The officers asked Evers several times if he wanted to cooperate with the investigators; however, he responded that he had no additional information and requested a lawyer. The officers confiscated Evers' two computers, a silver Kodak digital camera and docking station, and several DVDs. A subsequent off-site search of the black computer by a computer forensics agent revealed eighty-two images of M.E., of which approximately forty were sexually explicit images of M.E. in her underwear.

In February 2007, following a federal grand-jury investigation, Evers was charged with two counts of production of child pornography, one count of possession of child pornography, and one forfeiture count, pursuant to 18 U.S.C. §§ 2251(a), 2252(a)(4)(B), and 2253, respectively.1 Evers moved to suppress all evidence obtained during the search of his residence. Following a suppression hearing, the district court found Evers' written consent to search to be invalid because, as conceded by the government, Evers' made a contemporaneous request for an attorney at the time he signed the consent. However, the court denied Evers' motions to suppress in all other respects, holding that there was probable cause to issue the warrant, the warrant was sufficiently particular in its description of the items to be seized, and the search was reasonable and not unlawfully overbroad. The case proceeded to trial, culminating in a jury verdict of guilty on all counts.
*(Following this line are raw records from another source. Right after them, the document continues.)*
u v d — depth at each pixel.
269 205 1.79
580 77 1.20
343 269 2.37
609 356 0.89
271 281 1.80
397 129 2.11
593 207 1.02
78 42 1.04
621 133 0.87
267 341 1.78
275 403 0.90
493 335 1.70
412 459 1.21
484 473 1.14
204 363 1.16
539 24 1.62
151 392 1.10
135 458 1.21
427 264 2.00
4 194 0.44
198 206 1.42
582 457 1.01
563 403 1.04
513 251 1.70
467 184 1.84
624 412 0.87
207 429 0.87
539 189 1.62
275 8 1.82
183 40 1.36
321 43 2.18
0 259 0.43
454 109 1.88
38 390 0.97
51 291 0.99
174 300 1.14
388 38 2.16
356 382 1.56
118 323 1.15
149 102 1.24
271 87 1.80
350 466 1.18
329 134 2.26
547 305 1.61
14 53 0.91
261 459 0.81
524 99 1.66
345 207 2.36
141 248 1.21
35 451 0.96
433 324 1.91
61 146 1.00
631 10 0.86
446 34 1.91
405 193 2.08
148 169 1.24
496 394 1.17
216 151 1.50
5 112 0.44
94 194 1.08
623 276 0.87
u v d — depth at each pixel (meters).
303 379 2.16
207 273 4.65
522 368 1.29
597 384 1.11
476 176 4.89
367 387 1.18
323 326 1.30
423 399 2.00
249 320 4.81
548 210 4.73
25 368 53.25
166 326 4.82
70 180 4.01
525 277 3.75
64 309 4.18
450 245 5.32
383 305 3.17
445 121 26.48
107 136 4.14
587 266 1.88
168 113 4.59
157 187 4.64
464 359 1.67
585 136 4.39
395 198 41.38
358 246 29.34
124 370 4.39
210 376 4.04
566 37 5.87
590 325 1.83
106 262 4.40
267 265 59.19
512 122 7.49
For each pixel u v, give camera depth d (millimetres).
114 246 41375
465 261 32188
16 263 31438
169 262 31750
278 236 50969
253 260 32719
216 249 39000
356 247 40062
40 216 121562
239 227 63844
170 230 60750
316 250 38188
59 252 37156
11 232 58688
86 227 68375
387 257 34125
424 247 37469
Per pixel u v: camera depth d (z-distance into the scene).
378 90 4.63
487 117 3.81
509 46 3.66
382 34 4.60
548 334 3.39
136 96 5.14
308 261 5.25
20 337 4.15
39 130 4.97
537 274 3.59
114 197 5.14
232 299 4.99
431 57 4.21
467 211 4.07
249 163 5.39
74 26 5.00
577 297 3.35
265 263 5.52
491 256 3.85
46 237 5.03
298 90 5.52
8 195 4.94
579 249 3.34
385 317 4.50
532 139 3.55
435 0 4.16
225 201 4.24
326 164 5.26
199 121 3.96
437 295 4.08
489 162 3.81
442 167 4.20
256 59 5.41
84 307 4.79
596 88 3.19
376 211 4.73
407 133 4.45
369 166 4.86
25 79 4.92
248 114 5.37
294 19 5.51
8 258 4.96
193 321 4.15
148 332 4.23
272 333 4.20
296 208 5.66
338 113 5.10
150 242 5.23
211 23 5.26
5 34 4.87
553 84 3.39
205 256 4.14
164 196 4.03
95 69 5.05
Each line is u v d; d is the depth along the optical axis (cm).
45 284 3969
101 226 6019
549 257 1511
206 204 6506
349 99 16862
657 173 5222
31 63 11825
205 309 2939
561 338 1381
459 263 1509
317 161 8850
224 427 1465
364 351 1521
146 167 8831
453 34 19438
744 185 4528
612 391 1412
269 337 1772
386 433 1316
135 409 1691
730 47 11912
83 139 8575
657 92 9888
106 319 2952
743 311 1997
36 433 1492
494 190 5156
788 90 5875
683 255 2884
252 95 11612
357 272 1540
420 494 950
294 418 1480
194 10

On June 9, 2008, the district court sentenced Evers to 235 months of imprisonment, at the bottom of the recommended Guidelines range of 235 to 293 months' incarceration. In addition to the standard conditions of a ten-year period of supervised release, the court also set thirteen special conditions, assessed a $300 fine, required the forfeiture of the property listed in the indictment, and ordered restitution in the amount of $1,640 for Junior's lost wages and child care expenses incurred in his role as the legal guardian of M.E. Evers now timely appeals.

II.

Evers first challenges the district court's denial of his motions to suppress the evidence. “When reviewing the denial of a motion to suppress, we review the district court's findings of fact for clear error and its conclusions of law de novo, considering the evidence in the light most favorable to the government.” United States v. Richards, 659 F.3d 527, 536 (6th Cir.2011). We review de novo a district court's determination of particularity.” Id. ‘The proponent of a motion to suppress has the burden of establishing that his own Fourth Amendment rights were violated by the challenged search or seizure.’ Id. (quoting Rakas v. Illinois, 439 U.S. 128, 130 n. 1, 99 S.Ct. 421, 58 L.Ed.2d 387 (1978)).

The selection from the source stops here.